# Biasing BJT – exact analysis

Lots of students forget how to analyse this bjt amplifier. This amplifier is also called CE (Common emitter) amplifier. It is also called Class A amplifier. To analyse this amplifier, starting from DC, we need to simplify it by removing all AC components such as AC signal input and capacitors.

After that you will have this circuit: To make use of Thevenin’s Equivalent circuit, this BJT biased circuit is further simplified as follow: Now the circuit is ready to be analysed by using KVL for the base circuit and then using the transistor’s amplfiication property to obtain the amplfied current IC.
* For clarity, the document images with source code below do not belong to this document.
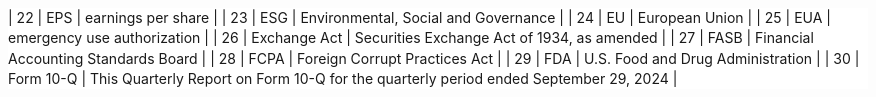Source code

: | 22 | EPS                             | earnings per share                                                                                                                                                                                                                                                                                                                                                                                                                                                                                                                                                                 |
| 23 | ESG                             | Environmental, Social and Governance                                                                                                                                                                                                                                                                                                                                                                                                                                                                                                                                               |
| 24 | EU                              | European Union                                                                                                                                                                                                                                                                                                                                                                                                                                                                                                                                                                     |
| 25 | EUA                             | emergency use authorization                                                                                                                                                                                                                                                                                                                                                                                                                                                                                                                                                        |
| 26 | Exchange Act                    | Securities Exchange Act of 1934, as amended                                                                                                                                                                                                                                                                                                                                                                                                                                                                                                                                        |
| 27 | FASB                            | Financial Accounting Standards Board                                                                                                                                                                                                                                                                                                                                                                                                                                                                                                                                               |
| 28 | FCPA                            | Foreign Corrupt Practices Act                                                                                                                                                                                                                                                                                                                                                                                                                                                                                                                                                      |
| 29 | FDA                             | U.S. Food and Drug Administration                                                                                                                                                                                                                                                                                                                                                                                                                                                                                                                                                  |
| 30 | Form 10-Q                       | This Quarterly Report on Form 10-Q for the quarterly period ended September 29, 2024                                                                                                                                                                                                                                                                                                                                                                                                                                                                                               |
Eth=VCC*R2/(R1+R2)=15V*30k/(130k+30k)=2.8125V
Rth=R1*R2/(R1+R2)=30k//130k=30K*130K/(130K+30K)=24.375K

If b=150 which means IC/IB=150, then
KVL at the base:
Eth=VRth+0.7+VRE=IBRth+0.7+(IB+IC)RE=IBRth+0.7+(IB+150IB)RE
=IB(Rth+151RE)+0.7
Solving for IB: IB=(Eth-0.7)/(Rth+151RE)=(2.8125-0.7)/(24.375K+151*1.2K)=0.5729uA

Now after finding IB, IC=150*IB with transistor helping to increase IC with the gain 150, provided of course the transistor is in active region which is not cut-off nor saturated. IC=1.4mA

Everything else can be solved after this: IE=IC+IB, VRC=IC*RC, VRE=IE*RE and using KVL to find VCE=VCC-VRC-VRE. VCE found to be 8.5268V which can be used as a check to see whether the BJT is actually in active region because if not, the VCE found can be negative which is impossible. In this case VCE shows that BJT is actually in active region.